Automating the task ¶

To take all the administration out of this task you can automate the backup using cron. First we need to put the command into file so cron can use it.

mkdir /home/your-user/shell_scripts
cd /home/your-user/shell_scripts
# Create and edit the file
vi s3backup.sh

Copy the script you want to run as a cron job into this file, ensuring you specify the full path to your ruby script. Rember to add #!/bin/bash or whichever shell you use at the top of the script.

#!/bin/bash
ruby /home/your-user/s3sync/s3sync.rb -r -s -v --exclude="cache$|captchas$" --delete /var/www/vhosts/ shapeshed.com:/vhosts > /var/log/s3sync

Save this file and then set up the cron job

crontab -e
# Add the following line.

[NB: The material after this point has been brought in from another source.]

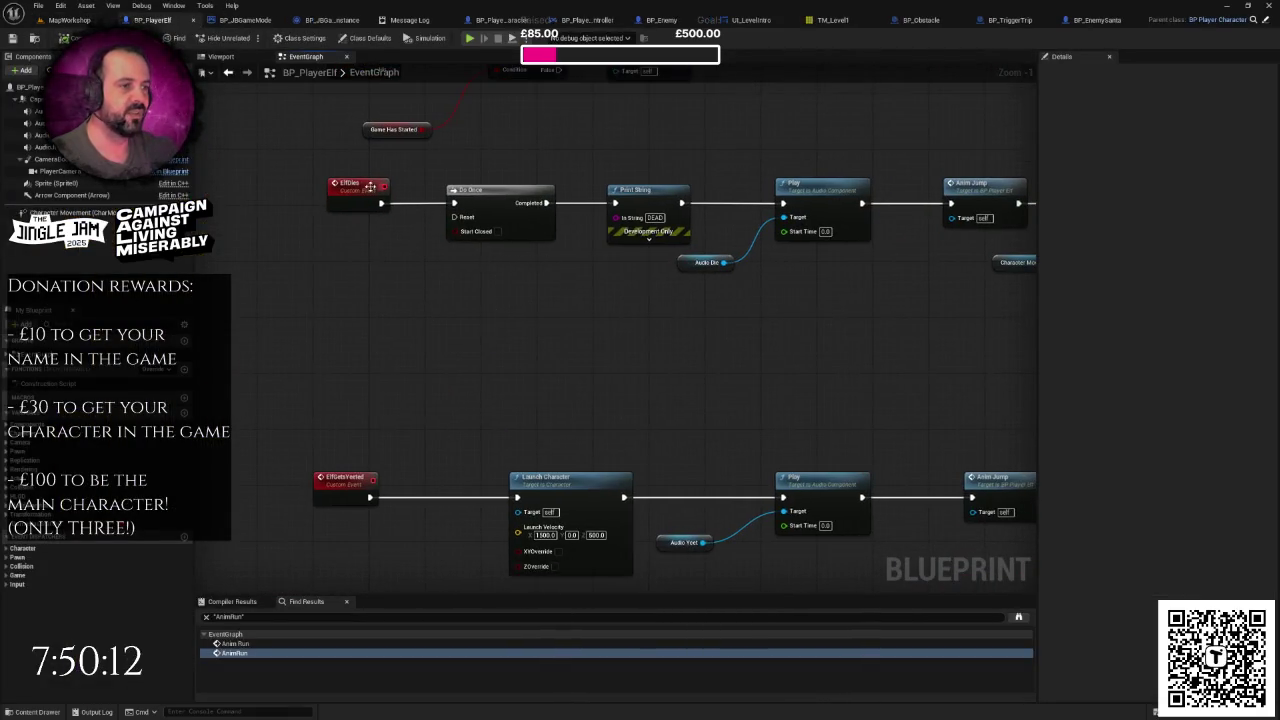
{"action": "left_click_drag", "start_coordinate": [293, 183], "coordinate": [529, 262]}
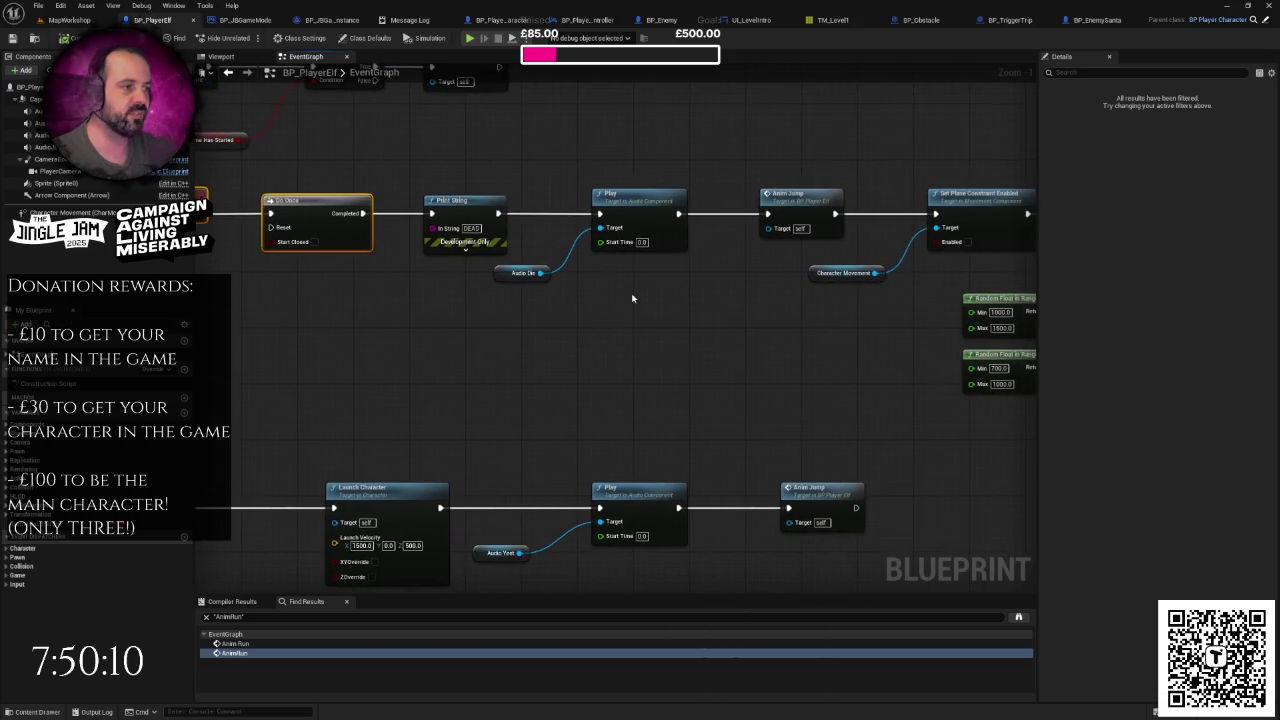
{"action": "scroll", "coordinate": [631, 292], "scroll_direction": "down", "scroll_amount": 3}
{"action": "left_click", "coordinate": [666, 277]}
{"action": "scroll", "coordinate": [467, 321], "scroll_direction": "up", "scroll_amount": 1}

This runs the backup every Sunday at 6am
0 6 * * 0 /home/your-user/shell_scripts/s3backup.sh

The backup will now run at 6am every Sunday without any further input from you. You can check the script is running ok by checking /var/log/s3sync (if you have created it). If you want to do it more frequently just change the cron timings.

Problems? ¶

I understand this is a slighly fiddly config set up for newcomers to Linux. I’m an intermediate Linux user and found everything I needed at s3sync.net. There is excellent documentation as well as a forum where you can search for common problems and ask for help if you need it. This is an open source project so bear in mind that developers will probably point you to the documentation first so be sure to read it.